[Exercise goal] From the records, return each line that has the word "middle" in it.

####

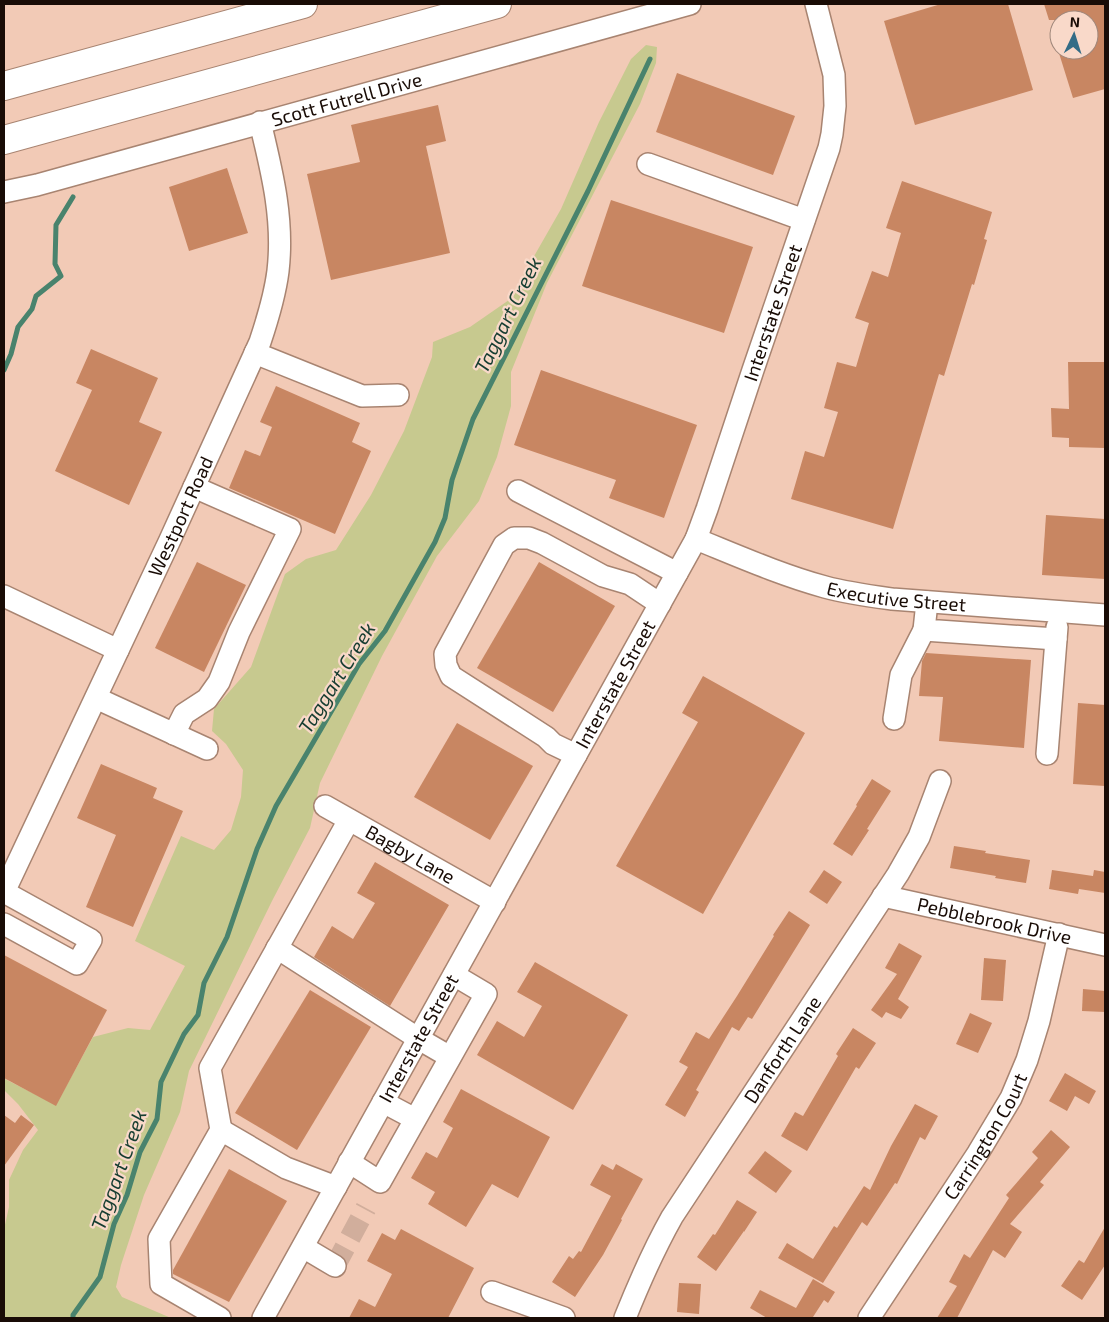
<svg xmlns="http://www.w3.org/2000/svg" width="1109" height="1322" viewBox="0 0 1109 1322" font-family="'Exo 2',sans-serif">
	<rect width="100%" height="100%" fill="#f2cab6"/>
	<polygon fill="#c7c98f" points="646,45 657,47 656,63 640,104 547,283 511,372 511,406 497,457 479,501 437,556 382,656 320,783 310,828 272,901 189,1071 180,1112 144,1195 121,1265 116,1287 122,1297 171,1318 4,1318 4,1229 9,1207 9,1180 23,1150 38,1130 18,1104 4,1090 5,1079 56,1105 93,1037 128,1028 150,1030 185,966 135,941 181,836 214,850 231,830 241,797 243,770 226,744 212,731 214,709 251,667 285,574 306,559 336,550 371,495 404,431 432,357 433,342 470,327 509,300 561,209 599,122 631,59"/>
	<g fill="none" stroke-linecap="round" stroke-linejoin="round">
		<g stroke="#49836d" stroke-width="5">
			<polyline points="4,370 11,354 18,327 32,309 36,296 61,276 55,264 56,225 73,197"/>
			<polyline points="73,1318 73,1315 100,1277 114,1224 127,1195 140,1152 157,1119 161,1082 184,1034 198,1015 204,983 227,937 257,849 276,806 359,664 385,631 435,542 445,518 452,480 473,419 588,191 650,59"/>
		</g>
	</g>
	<g fill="#c88662">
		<polygon points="941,4 1008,4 1033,90 915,125 884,21"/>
		<polygon points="1044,4 1105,4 1105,89 1073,98 1058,50 1089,50 1089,20 1049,20"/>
		<polygon points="677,73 795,116 773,175 656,132"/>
		<polygon points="438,105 446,141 426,146 450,253 331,280 307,174 360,162 351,125"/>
		<polygon points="227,168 248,233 189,251 169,187"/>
		<polygon points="902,181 992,212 984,239 987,240 974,285 972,284 944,376 939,374 893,529 791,499 805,451 824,457 838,412 824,408 837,362 856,367 869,323 855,318 872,271 888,277 901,233 886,228"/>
		<polygon points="611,200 753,247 724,333 582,286"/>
		<polygon points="91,349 158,378 139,422 162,432 129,505 55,471 92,390 76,383"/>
		<polygon points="1068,362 1105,362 1105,448 1069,447 1069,438 1052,437 1051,408 1069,409"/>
		<polygon points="541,370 697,425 664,518 609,498 616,480 514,445"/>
		<polygon points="276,386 360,423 352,442 371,451 335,534 229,488 245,450 260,456 272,427 260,422"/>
		<polygon points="1046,515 1105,519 1105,579 1042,575"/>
		<polygon points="197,562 246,585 204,672 155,648"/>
		<polygon points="539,562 615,606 553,712 477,668"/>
		<polygon points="926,653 1031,660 1024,748 939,741 943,697 919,696 922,661"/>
		<polygon points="703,676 805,733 703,914 616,866 698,722 682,713"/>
		<polygon points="1078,703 1105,705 1105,786 1073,784"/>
		<polygon points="457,723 533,766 490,840 414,797"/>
		<polygon points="101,764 157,788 153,798 183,811 133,927 86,907 116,835 77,818"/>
		<polygon points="872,779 891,791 867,829 869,830 852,856 833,844 857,806 856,805"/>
		<polygon points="954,846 986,851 985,853 1030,860 1026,883 995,878 996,876 950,868"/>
		<polygon points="375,862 449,905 390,1006 314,957 332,926 353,939 375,903 357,893"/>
		<polygon points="824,870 842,882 827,904 809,892"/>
		<polygon points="1052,870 1093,876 1094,870 1105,872 1105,893 1079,889 1078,894 1049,889"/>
		<polygon points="789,911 810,925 752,1019 748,1017 739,1031 732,1027 696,1090 699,1092 685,1117 665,1105 688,1067 679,1062 696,1032 709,1039 737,996 774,936 773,935"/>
		<polygon points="899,943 922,956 898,999 909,1007 901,1019 886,1012 882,1018 871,1010 897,974 885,968"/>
		<polygon points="4,955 107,1010 56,1106 4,1078"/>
		<polygon points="984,958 1006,960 1003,1001 981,1000"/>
		<polygon points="535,962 628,1015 573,1110 477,1055 497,1021 524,1037 542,1006 517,992"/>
		<polygon points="1083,989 1105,991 1105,1012 1082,1011"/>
		<polygon points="310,990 371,1027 297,1150 235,1113"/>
		<polygon points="970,1013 992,1023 978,1053 956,1044"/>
		<polygon points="853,1028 876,1043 859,1069 856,1067 807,1151 781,1136 795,1112 803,1116 838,1056 836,1054"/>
		<polygon points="1065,1073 1096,1091 1089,1104 1075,1096 1067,1111 1049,1101"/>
		<polygon points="461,1089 550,1137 518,1198 492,1184 466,1227 428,1204 435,1192 411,1178 426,1152 437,1158 453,1128 443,1122"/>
		<polygon points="915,1104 938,1116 925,1140 920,1137 897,1184 895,1183 867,1226 862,1222 823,1283 778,1258 787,1243 813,1259 834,1226 837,1228 864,1186 870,1190 891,1146"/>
		<polygon points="4,1115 15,1123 21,1115 34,1125 4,1166"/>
		<polygon points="1051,1130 1070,1147 1040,1182 1044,1185 1010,1224 1022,1232 1005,1258 993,1250 957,1318 937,1318 957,1286 949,1282 964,1254 970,1258 1009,1198 1006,1195 1038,1158 1032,1152"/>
		<polygon points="765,1151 792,1171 776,1193 748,1173"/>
		<polygon points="602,1164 613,1170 616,1164 643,1179 621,1219 622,1220 603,1255 575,1297 552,1282 569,1256 573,1259 579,1251 581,1252 611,1196 590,1185"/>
		<polygon points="229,1169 287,1201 229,1302 173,1274 173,1270"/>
		<polygon points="737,1200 757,1212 744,1232 744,1231 716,1271 697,1257 713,1234 715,1235"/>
		<polygon points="1105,1227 1105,1265 1082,1300 1061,1286 1079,1260 1084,1263"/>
		<polygon points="401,1229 474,1268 448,1318 349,1318 359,1299 375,1307 392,1274 367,1261 382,1233 395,1240"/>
		<polygon points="813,1279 835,1292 828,1303 824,1300 813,1317 816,1318 767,1318 750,1308 760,1290 796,1308"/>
		<polygon points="679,1283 701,1284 699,1314 677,1312"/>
	</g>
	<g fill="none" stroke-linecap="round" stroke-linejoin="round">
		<polyline stroke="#d1ae9c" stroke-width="21" stroke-dasharray="21 11" stroke-linecap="butt" points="335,1266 366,1208"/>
		<g stroke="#a88471" stroke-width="24">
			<g id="minor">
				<polyline points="648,164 804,220"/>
				<path id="s1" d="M4,192L37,185L690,4"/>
				<polyline points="255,353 362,396 398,395"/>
				<polyline points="518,491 677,573"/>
				<path id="s2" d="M696,539C738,556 781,575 825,587C847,593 870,596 892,599L1105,615"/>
				<polyline points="4,596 118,650"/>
				<polyline points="927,602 924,630 1056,639"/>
				<polyline points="96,698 207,749"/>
				<polyline points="894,719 901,675 924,630"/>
				<polyline points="174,734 184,714 207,699 219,682 239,632 290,529 194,487"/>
				<polyline points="1047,754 1057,627"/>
				<polyline points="576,755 553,744 546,737 451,676 446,665 445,654 504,545 514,538 529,538 542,543 603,576 630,584 660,604"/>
				<path id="s3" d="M325,806L495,902"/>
				<path id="s4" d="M4,892L169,542L260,342C268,318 275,295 278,271C284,219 272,172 260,122"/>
				<path id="s5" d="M883,896L1105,945"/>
				<polyline points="4,924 77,964 91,940 4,892"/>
				<polyline points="277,948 419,1039 450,1057"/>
				<polyline points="383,1102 415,1119"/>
				<polyline points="221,1130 286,1168 336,1187"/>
				<polyline points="349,1162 380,1182 486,994 454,975"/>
				<polyline points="303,1247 335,1266"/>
				<polyline points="492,1292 564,1318"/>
				<polyline points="220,1318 161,1284 159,1239 221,1130 210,1068 349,820"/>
				<path id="s6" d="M263,1318L696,539L707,509L753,370L829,148L832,134L835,106L834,75L816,4"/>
				<path id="s7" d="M625,1318C639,1283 654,1249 672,1217L898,874L919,837L940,781"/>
				<path id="s8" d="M869,1318L978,1153L1011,1098L1027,1060L1039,1021L1059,934"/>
			</g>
		</g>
		<g stroke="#a88471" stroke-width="30">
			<g id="highway">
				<polyline points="4,86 303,4"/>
				<polyline points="4,140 497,4"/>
			</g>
		</g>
		<use href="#minor" stroke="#fff" stroke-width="21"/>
		<use href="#highway" stroke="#fff" stroke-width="28"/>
	</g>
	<g text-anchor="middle" stroke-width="4.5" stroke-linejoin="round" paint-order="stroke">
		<g font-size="19" fill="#190c06" stroke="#f9d9c9">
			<text dy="7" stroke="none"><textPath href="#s1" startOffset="355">Scott Futrell Drive</textPath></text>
			<text dy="7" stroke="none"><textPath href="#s6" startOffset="1130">Interstate Street</textPath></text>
			<text dy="7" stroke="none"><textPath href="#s4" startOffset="415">Westport Road</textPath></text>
			<text dy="7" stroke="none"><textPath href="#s2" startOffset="210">Executive Street</textPath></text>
			<text dy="7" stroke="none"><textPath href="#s6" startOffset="725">Interstate Street</textPath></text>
			<text dy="7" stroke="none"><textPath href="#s3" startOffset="98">Bagby Lane</textPath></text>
			<text dy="7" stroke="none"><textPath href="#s5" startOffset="114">Pebblebrook Drive</textPath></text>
			<text dy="7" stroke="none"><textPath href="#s6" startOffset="320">Interstate Street</textPath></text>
			<text dy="7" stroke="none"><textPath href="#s7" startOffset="312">Danforth Lane</textPath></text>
			<text dy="7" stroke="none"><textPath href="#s8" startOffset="216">Carrington Court</textPath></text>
		</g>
		<g font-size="20" font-style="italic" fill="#163d31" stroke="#f9d9c9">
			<text transform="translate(508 315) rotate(-64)" y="7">Taggart Creek</text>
			<text transform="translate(337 678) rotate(-58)" y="7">Taggart Creek</text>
			<text transform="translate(119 1170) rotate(-70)" y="7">Taggart Creek</text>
		</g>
	</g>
	<rect width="1109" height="1322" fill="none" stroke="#190c06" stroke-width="10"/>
	<g transform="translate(1074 35) rotate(4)"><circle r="24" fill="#f9d9c9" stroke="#9f877b"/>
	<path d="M0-4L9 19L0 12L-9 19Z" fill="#336c86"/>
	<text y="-8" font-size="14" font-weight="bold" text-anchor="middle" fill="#190c06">N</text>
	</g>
</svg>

####

[Your solution]
	<g text-anchor="middle" stroke-width="4.5" stroke-linejoin="round" paint-order="stroke">
	<text y="-8" font-size="14" font-weight="bold" text-anchor="middle" fill="#190c06">N</text>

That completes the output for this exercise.